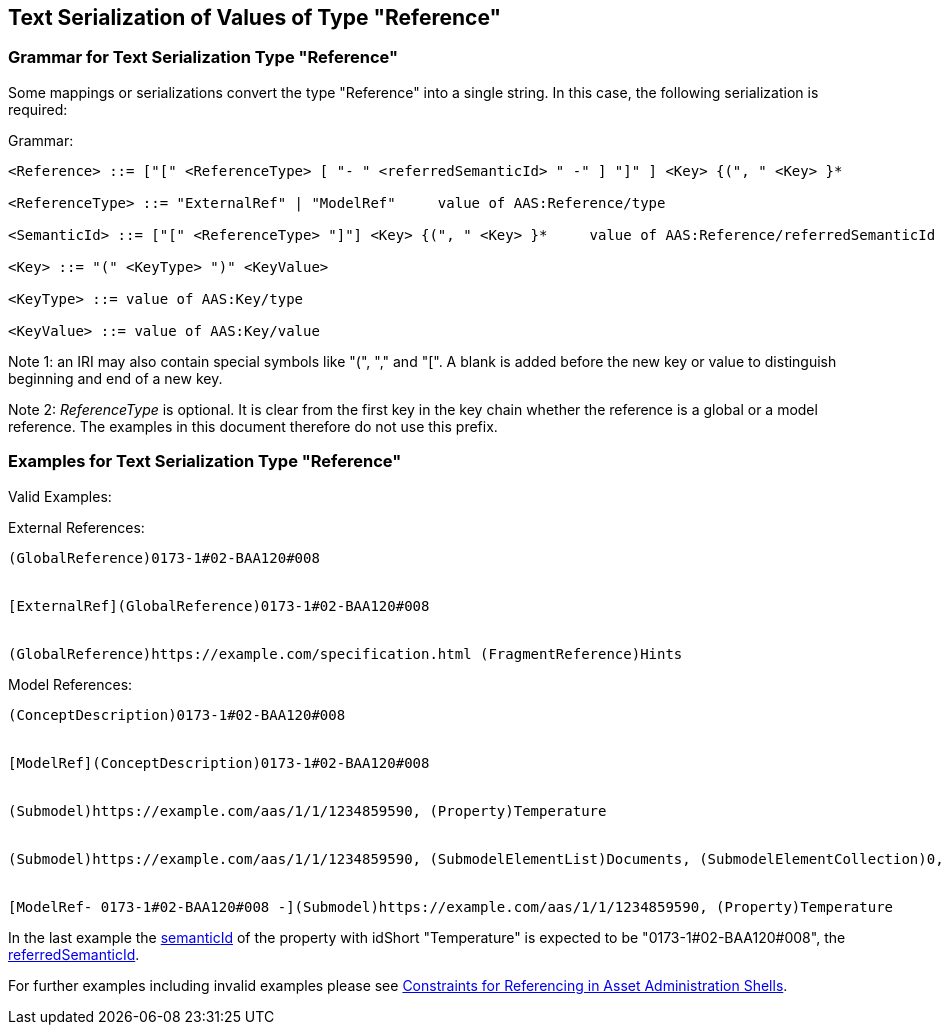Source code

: [#reference-serialization]
== Text Serialization of Values of Type "Reference"

=== Grammar for Text Serialization Type "Reference"

Some mappings or serializations convert the type "Reference" into a single string.
In this case, the following serialization is required:

[.underline]#Grammar:#

[listing]
....
<Reference> ::= ["[" <ReferenceType> [ "- " <referredSemanticId> " -" ] "]" ] <Key> {(", " <Key> }*

<ReferenceType> ::= "ExternalRef" | "ModelRef"     value of AAS:Reference/type

<SemanticId> ::= ["[" <ReferenceType> "]"] <Key> {(", " <Key> }*     value of AAS:Reference/referredSemanticId

<Key> ::= "(" <KeyType> ")" <KeyValue>

<KeyType> ::= value of AAS:Key/type

<KeyValue> ::= value of AAS:Key/value
....

====
Note 1: an IRI may also contain special symbols like "(", "," and "[".
A blank is added before the new key or value to distinguish beginning and end of a new key.
====

====
Note 2: _ReferenceType_ is optional.
It is clear from the first key in the key chain whether the reference is a global or a model reference.
The examples in this document therefore do not use this prefix.
====

=== Examples for Text Serialization Type "Reference"

[.underline]#Valid Examples:#

[.underline]#External References#:

[example]
....
(GlobalReference)0173-1#02-BAA120#008


[ExternalRef](GlobalReference)0173-1#02-BAA120#008


(GlobalReference)https://example.com/specification.html (FragmentReference)Hints

....

[.underline]#Model References:#

[example]
....

(ConceptDescription)0173-1#02-BAA120#008


[ModelRef](ConceptDescription)0173-1#02-BAA120#008


(Submodel)https://example.com/aas/1/1/1234859590, (Property)Temperature


(Submodel)https://example.com/aas/1/1/1234859590, (SubmodelElementList)Documents, (SubmodelElementCollection)0, (MultiLanguageProperty)Title


[ModelRef- 0173-1#02-BAA120#008 -](Submodel)https://example.com/aas/1/1/1234859590, (Property)Temperature

....

In the last example the xref:spec-metamodel/common.adoc#HasSemantics[semanticId] of the property with idShort "Temperature" is expected to be "0173-1#02-BAA120#008", the xref:spec-metamodel/referencing.adoc#Reference[referredSemanticId].

For further examples including invalid examples please see xref:spec-metamodel/referencing.adoc#constraints[Constraints for Referencing in Asset Administration Shells].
########################################
# ASSIGNMENT
Count the lines above with the string "xref"; report only that figure.

# RESULT OF THIS TASK
2